Gemma took a deep breath. The sun was bleeding red on the horizon. “You weren’t actually made at Haven.”
“What do you mean?” It was Caelum who spoke. There was an edge to his voice. Not anger, Gemma thought. Fear. “Where was she made?”
“Nowhere.” Gemma hadn’t realized how hard it would be to explain. “This list, and all the names on it? I’m pretty sure these are all kids who got taken from their families or from foster care and were brought to Haven, at a time the institute couldn’t afford to keep making human models.” Lyra was sitting there huge-eyed, white-faced, and Gemma had the sudden urge to apologize, to take it all back. But that was insane. Maybe she simply didn’t understand? “The third name, Brandy-Nicole Harliss. That was your birth name. Your real name. That was the name your parents gave you.”
“My . . .” Lyra inhaled whatever else she was going to say.
“You have parents,” Gemma said. She thought Lyra might cry, or laugh, or at the very least, smile. But she just kept staring, looking horrified, as if Gemma had opened up a coffin to show her a dead body. “Well, you have a father. He’s been looking for you all this time. He’s loved you all this time.”
Lyra cried out, as if she’d been hit. And Caelum, Gemma noticed, withdrew his hand from Lyra’s, and turned back to the window.

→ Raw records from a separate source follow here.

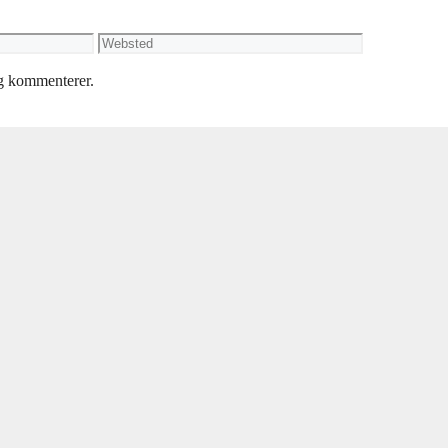
Websted
eg kommenterer.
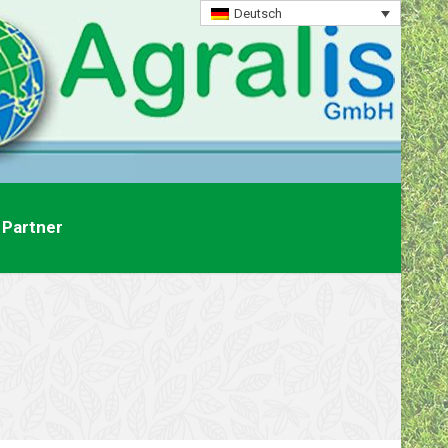
Deutsch
Partner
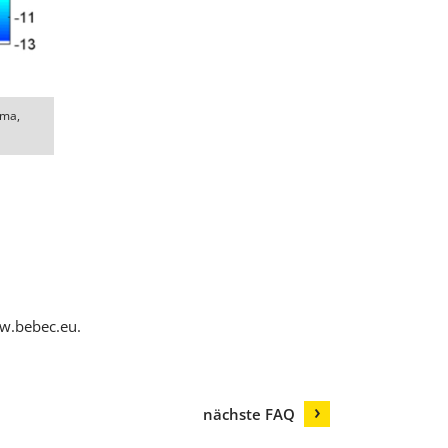
sma,
ww.bebec.eu
.
nächste FAQ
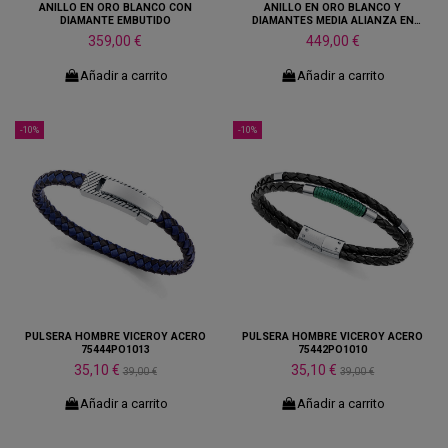
ANILLO EN ORO BLANCO CON
ANILLO EN ORO BLANCO Y
DIAMANTE EMBUTIDO
DIAMANTES MEDIA ALIANZA EN
DISMINUCION
359,00 €
449,00 €
Añadir a carrito
Añadir a carrito
-10%
-10%
PULSERA HOMBRE VICEROY ACERO
PULSERA HOMBRE VICEROY ACERO
75444PO1013
75442PO1010
35,10 €
35,10 €
39,00 €
39,00 €
Añadir a carrito
Añadir a carrito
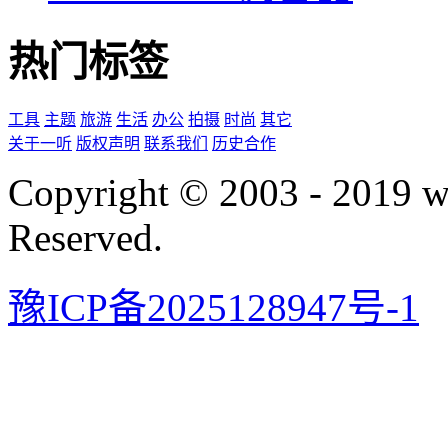
热门标签
工具
主题
旅游
生活
办公
拍摄
时尚
其它
关于一听
版权声明
联系我们
历史合作
Copyright © 2003 - 2019 
Reserved.
豫ICP备2025128947号-1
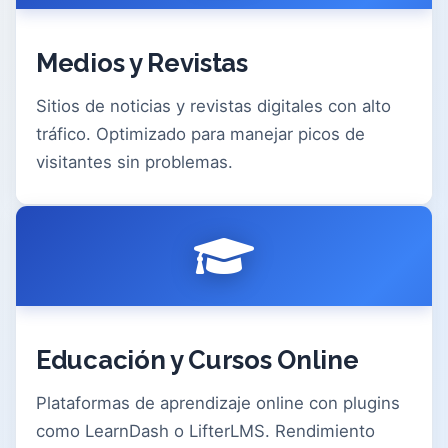
Medios y Revistas
Sitios de noticias y revistas digitales con alto
tráfico. Optimizado para manejar picos de
visitantes sin problemas.
Educación y Cursos Online
Plataformas de aprendizaje online con plugins
como LearnDash o LifterLMS. Rendimiento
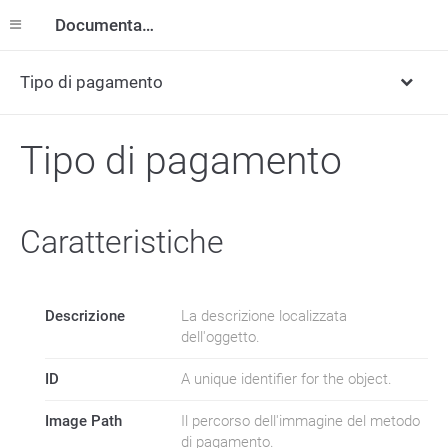
Documentazione
Tipo di pagamento
Tipo di pagamento
Caratteristiche
Descrizione
La descrizione localizzata
dell'oggetto.
ID
A unique identifier for the object.
Image Path
Il percorso dell'immagine del metodo
di pagamento.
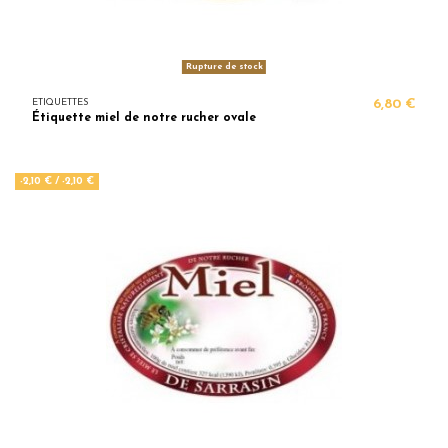
Rupture de stock
ETIQUETTES
6,80 €
Étiquette miel de notre rucher ovale
-2,10 €
/ -2,10 €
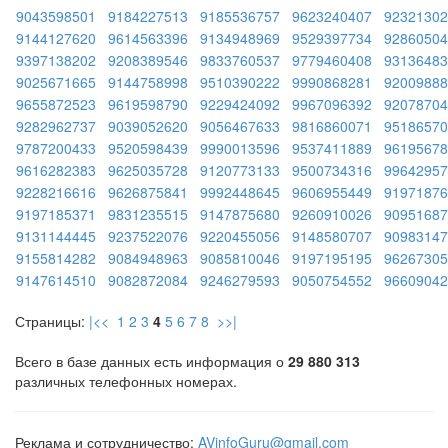
9043598501
9184227513
9185536757
9623240407
92321302
9144127620
9614563396
9134948969
9529397734
92860504
9397138202
9208389546
9833760537
9779460408
93136483
9025671665
9144758998
9510390222
9990868281
92009888
9655872523
9619598790
9229424092
9967096392
92078704
9282962737
9039052620
9056467633
9816860071
95186570
9787200433
9520598439
9990013596
9537411889
96195678
9616282383
9625035728
9120773133
9500734316
99642957
9228216616
9626875841
9992448645
9606955449
91971876
9197185371
9831235515
9147875680
9260910026
90951687
9131144445
9237522076
9220455056
9148580707
90983147
9155814282
9084948963
9085810046
9197195195
96267305
9147614510
9082872084
9246279593
9050754552
96609042
Страницы:
|<<
1
2
3
4
5
6
7
8
>>|
Всего в базе данных есть информация о
29 880 313
различных телефонных номерах.
Реклама и сотрудничество:
AVinfoGuru@gmail.com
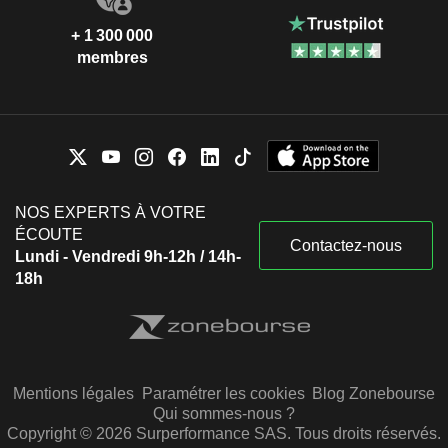
+ 1 300 000
membres
NOS EXPERTS À VOTRE
ÉCOUTE
Contactez-nous
Lundi - Vendredi 9h-12h / 14h-
18h
Mentions légales
Paramétrer les cookies
Blog Zonebourse
Qui sommes-nous ?
Copyright © 2026 Surperformance SAS. Tous droits réservés.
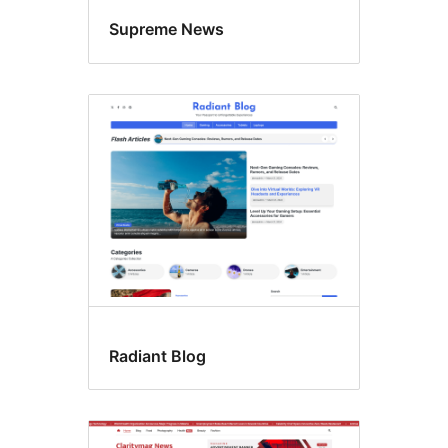
Supreme News
Radiant Blog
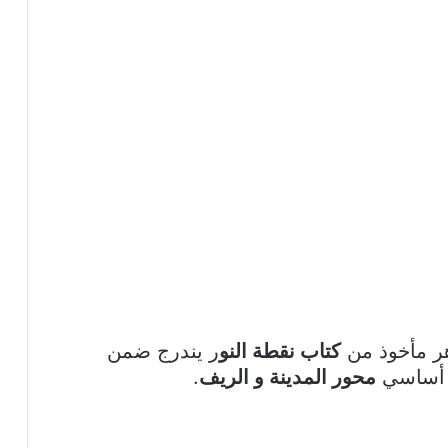
هر مأخوذ من
كتاب نقطة النو
ر يندرج ضمن
محور المدينة و الريف
.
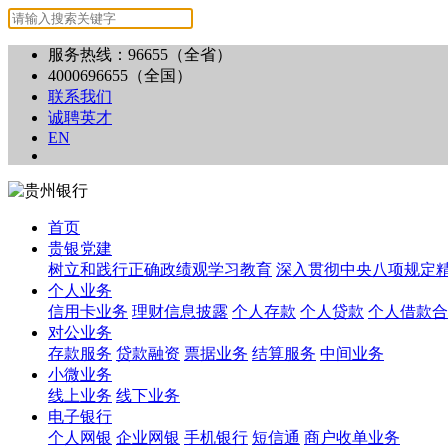
服务热线：96655（全省）
4000696655（全国）
联系我们
诚聘英才
EN
首页
贵银党建
树立和践行正确政绩观学习教育
深入贯彻中央八项规定
个人业务
信用卡业务
理财信息披露
个人存款
个人贷款
个人借款合
对公业务
存款服务
贷款融资
票据业务
结算服务
中间业务
小微业务
线上业务
线下业务
电子银行
个人网银
企业网银
手机银行
短信通
商户收单业务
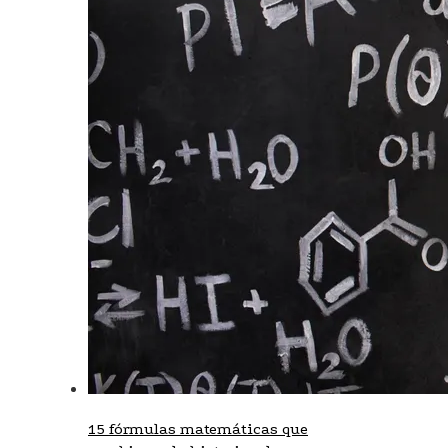
15 fórmulas matemáticas que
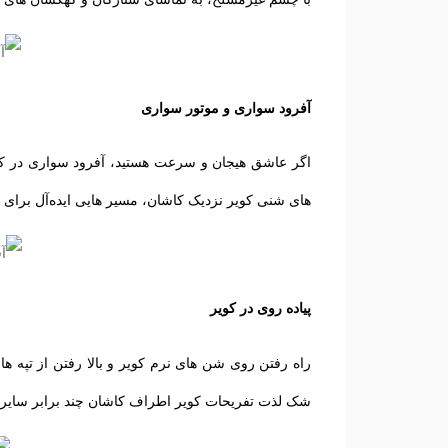
آفرود سواری و موتور سواری
اگر عاشق هیجان و سرعت هستید، آفرود سواری در کویر 
های شنی کویر نزدیک کاشان، مسیر هایی ایده‌آل برای ای
پیاده روی در کویر
راه رفتن روی شن ‌های نرم کویر و بالا رفتن از تپه‌ 
شک لذت تفریحات کویر اطراف کاشان چند برابر سایر ت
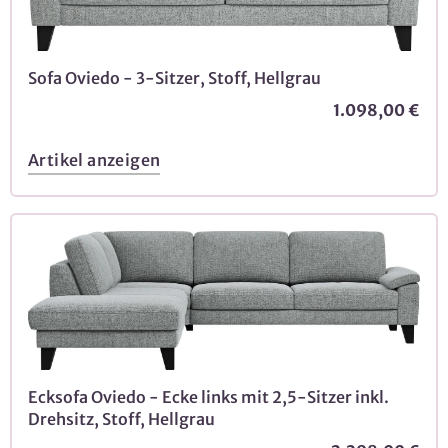
Sofa Oviedo - 3-Sitzer, Stoff, Hellgrau
1.098,00 €
Artikel anzeigen
Ecksofa Oviedo - Ecke links mit 2,5-Sitzer inkl.
Drehsitz, Stoff, Hellgrau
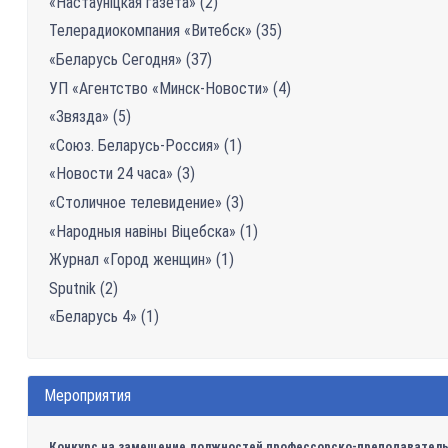
«Настаўніцкая газетa» (2)
Телерадиокомпания «Витебск» (35)
«Беларусь Сегодня» (37)
УП «Агентство «Минск-Новости» (4)
«Звязда» (5)
«Союз. Беларусь-Россия» (1)
«Новости 24 часа» (3)
«Столичное телевидение» (3)
«Народныя навіны Віцебска» (1)
Журнал «Город женщин» (1)
Sputnik (2)
«Беларусь 4» (1)
Мероприятия
Конкурс на замещение должностей профессорско-преподавательс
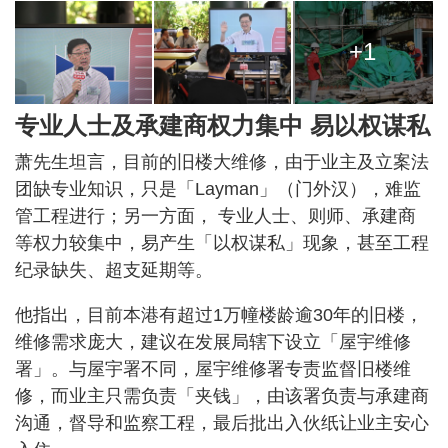
+1
专业人士及承建商权力集中 易以权谋私
萧先生坦言，目前的旧楼大维修，由于业主及立案法
团缺专业知识，只是「Layman」（门外汉），难监
管工程进行；另一方面， 专业人士、则师、承建商
等权力较集中，易产生「以权谋私」现象，甚至工程
纪录缺失、超支延期等。
他指出，目前本港有超过1万幢楼龄逾30年的旧楼，
维修需求庞大，建议在发展局辖下设立「屋宇维修
署」。与屋宇署不同，屋宇维修署专责监督旧楼维
修，而业主只需负责「夹钱」，由该署负责与承建商
沟通，督导和监察工程，最后批出入伙纸让业主安心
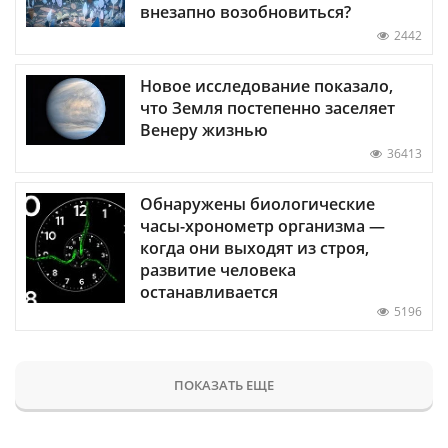
внезапно возобновиться?
2442
Новое исследование показало,
что Земля постепенно заселяет
Венеру жизнью
36413
Обнаружены биологические
часы-хронометр организма —
когда они выходят из строя,
развитие человека
останавливается
5196
ПОКАЗАТЬ ЕЩЕ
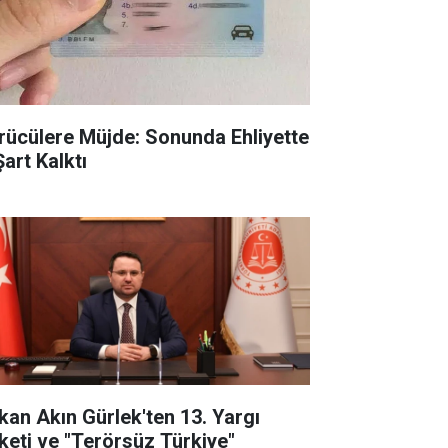
rücülere Müjde: Sonunda Ehliyette
Şart Kalktı
kan Akın Gürlek'ten 13. Yargı
keti ve "Terörsüz Türkiye"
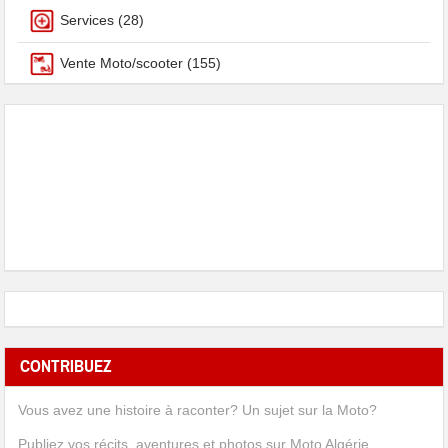
Services
(28)
Vente Moto/scooter
(155)
CONTRIBUEZ
Vous avez une histoire à raconter? Un sujet sur la Moto?
Publiez vos récits, aventures et photos sur Moto Algérie.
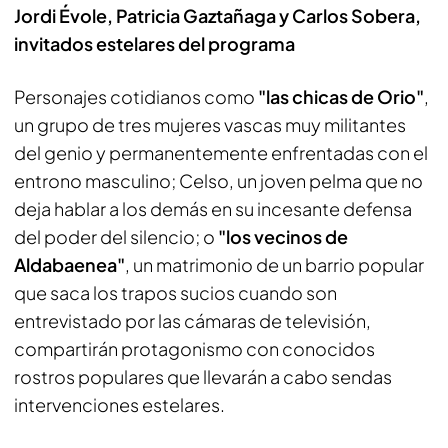
Jordi Évole, Patricia Gaztañaga y Carlos Sobera,
invitados estelares del programa
Personajes cotidianos como
"las chicas de Orio"
,
un grupo de tres mujeres vascas muy militantes
del genio y permanentemente enfrentadas con el
entrono masculino; Celso, un joven pelma que no
deja hablar a los demás en su incesante defensa
del poder del silencio; o
"los vecinos de
Aldabaenea"
, un matrimonio de un barrio popular
que saca los trapos sucios cuando son
entrevistado por las cámaras de televisión,
compartirán protagonismo con conocidos
rostros populares que llevarán a cabo sendas
intervenciones estelares.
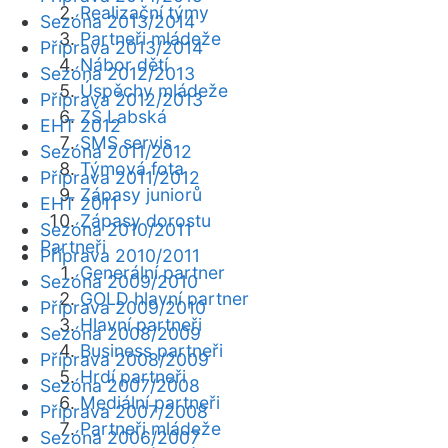
Realizační týmy
Sezóna 2013/2014
Partneři mládeže
Příprava 2013/2014
Nábor dětí
Sezóna 2012/2013
Úspěchy mládeže
Příprava 2012/2013
ZŠ Labská
EHT 2012
SMS servis
Sezóna 2011/2012
Týmová fota
Příprava 2011/2012
Zápasy juniorů
EHT 2011
Zápasy dorostu
Sezóna 2010/2011
Partneři
Příprava 2010/2011
Generální partner
Sezóna 2009/2010
GOLD hlavní partner
Příprava 2009/2010
Hlavní partneři
Sezóna 2008/2009
Business partneři
Příprava 2008/2009
Hrdí partneři
Sezóna 2007/2008
Mediální partneři
Příprava 2007/2008
Partneři mládeže
Sezóna 2006/2007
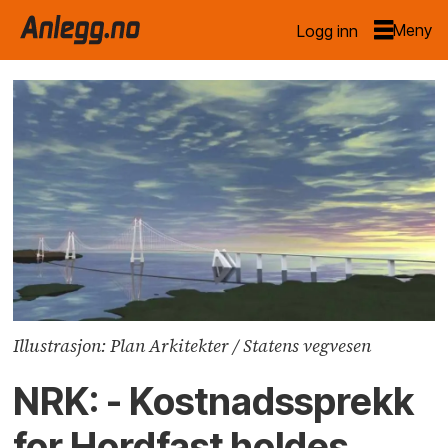
Logg inn
Illustrasjon: Plan Arkitekter / Statens vegvesen
NRK: - Kostnadssprekk
for Hordfast holdes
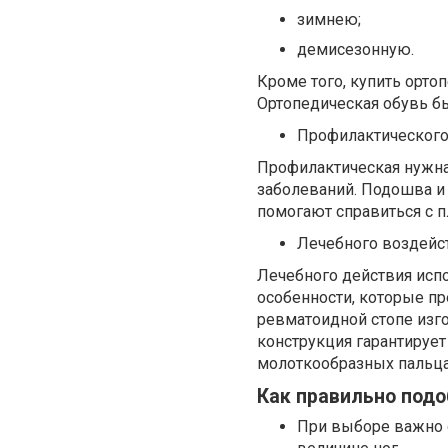
зимнею;
демисезонную.
Кроме того, купить орт
Ортопедическая обувь б
Профилактического
Профилактическая нужна
заболеваний. Подошва и
помогают справиться с п
Лечебного воздейс
Лечебного действия испо
особенности, которые пр
ревматоидной стопе изг
конструкция гарантирует
молоткообразных пальца
Как правильно подо
При выборе важно 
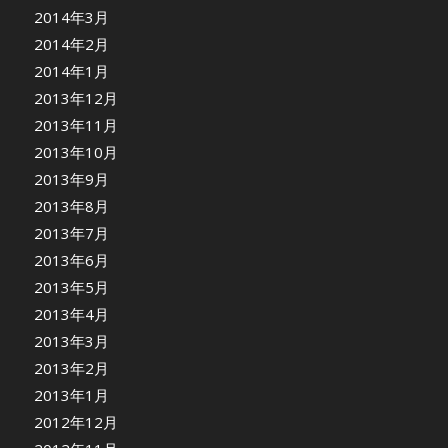
2014年3月
2014年2月
2014年1月
2013年12月
2013年11月
2013年10月
2013年9月
2013年8月
2013年7月
2013年6月
2013年5月
2013年4月
2013年3月
2013年2月
2013年1月
2012年12月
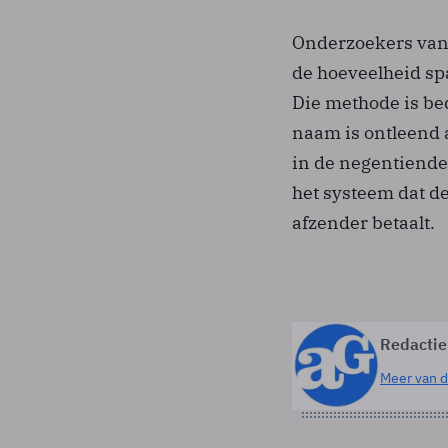
Onderzoekers van
de hoeveelheid sp
Die methode is be
naam is ontleend 
in de negentiende
het systeem dat de
afzender betaalt.
Redactie
Meer van d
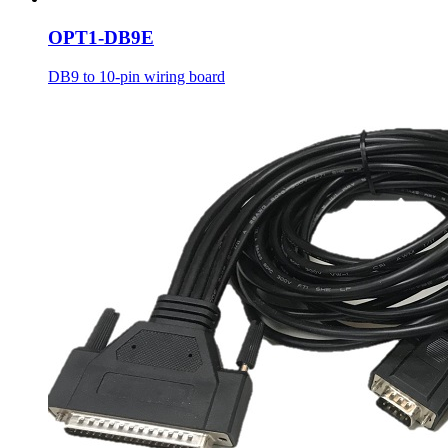
OPT1-DB9E
DB9 to 10-pin wiring board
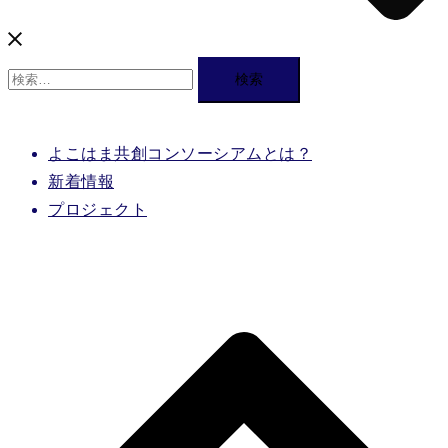
検
索:
よこはま共創コンソーシアムとは？
新着情報
プロジェクト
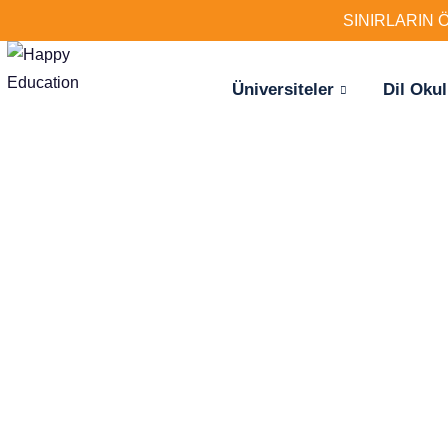
SINIRLARIN 
Üniversiteler
Dil Okul
Hayaliniz
için ilk a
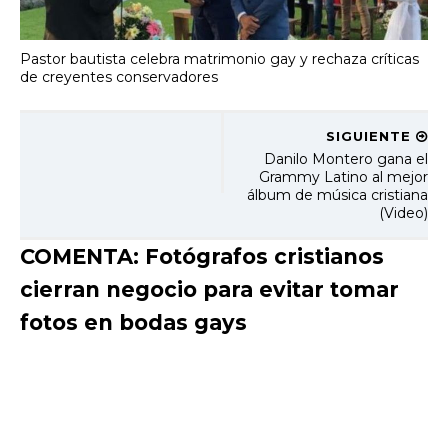
Pastor bautista celebra matrimonio gay y rechaza críticas
de creyentes conservadores
SIGUIENTE
Danilo Montero gana el
Grammy Latino al mejor
álbum de música cristiana
(Video)
COMENTA: Fotógrafos cristianos
cierran negocio para evitar tomar
fotos en bodas gays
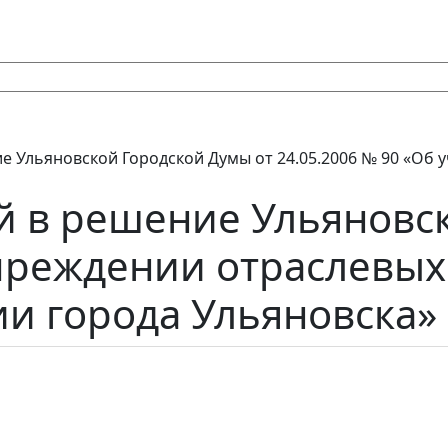
е Ульяновской Городской Думы от 24.05.2006 № 90 «Об 
 в решение Ульяновск
учреждении отраслевы
и города Ульяновска»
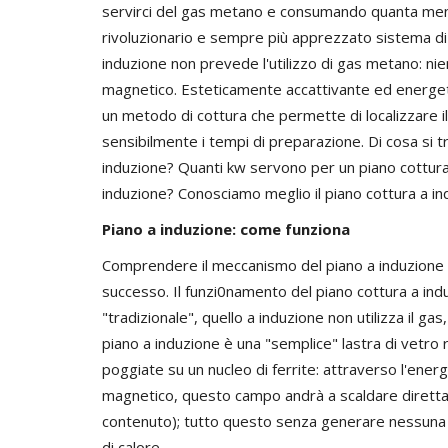
servirci del gas metano e consumando quanta meno 
rivoluzionario e sempre più apprezzato sistema di c
induzione non prevede l'utilizzo di gas metano: n
magnetico. Esteticamente accattivante ed energet
un metodo di cottura che permette di localizzare il
sensibilmente i tempi di preparazione. Di cosa si t
induzione? Quanti kw servono per un piano cottura 
induzione? Conosciamo meglio il piano cottura a indu
Piano a induzione: come funziona
Comprendere il meccanismo del piano a induzione
successo. Il funzi0namento del piano cottura a ind
"tradizionale", quello a induzione non utilizza il gas
piano a induzione è una "semplice" lastra di vetro 
poggiate su un nucleo di ferrite: attraverso l'ener
magnetico, questo campo andrà a scaldare direttam
contenuto); tutto questo senza generare nessuna
di calore.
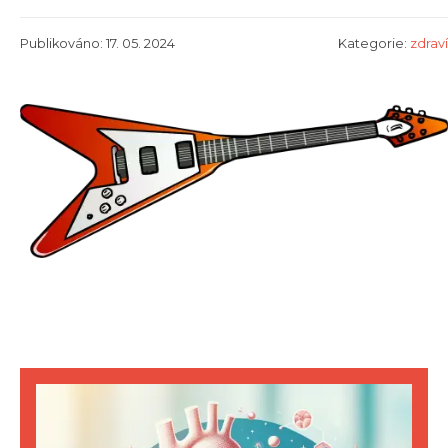
Publikováno: 17. 05. 2024
Kategorie:
zdraví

Turn the page to continue reading Gemma’s story. Click here to read Chapter 16 of Lyra’s story.
SEVENTEEN
IT WAS TIME TO GO home. They had no options left. Gemma would have to confront her parents. Strangely, the idea no longer frightened her. She felt she’d aged years in the past few days. She felt only a vague pity when she thought of her father, and the secret he’d been carrying all these years, and the dead child they had refused to mourn. For her father and mother thinking they could buy their way out of tragedy.
She would go home, but on her terms: no more lies.
By eleven o’clock Pete could hardly stay awake at the wheel. They weren’t far from Savannah when they passed an RV park and campground, Gemma suggested they stop for the night. She didn’t mind spending one more night on the road. She knew that everything would change in the morning. She had an idea that her life would never be the same, that she’d never go back to worrying about Chloe and Aubrey and the pack wolves, that she’d never spend another gym class sitting miserably in the bleachers, fudging her way through math homework.
She had a feeling this was her last free night.
The campground was enormous and surprisingly full. Gemma estimated there were at least four dozen tour bus–size RVs and even more smaller camper vans, plus tents peaked like angular mushrooms across the sparse grass. It was a beautiful night, and outside there was a feeling of celebration. Old couples sat side by side on lawn chairs dragged out onto the cracked asphalt, drinking wine from paper cups. Children ran between the tents, and a group of twentysomethings with long dreads and bare feet were cooking on a portable camper stove. Fireflies flared sporadically in the darkness, and people shouted to one another and shared beers and stories of where they were going and where they’d come from.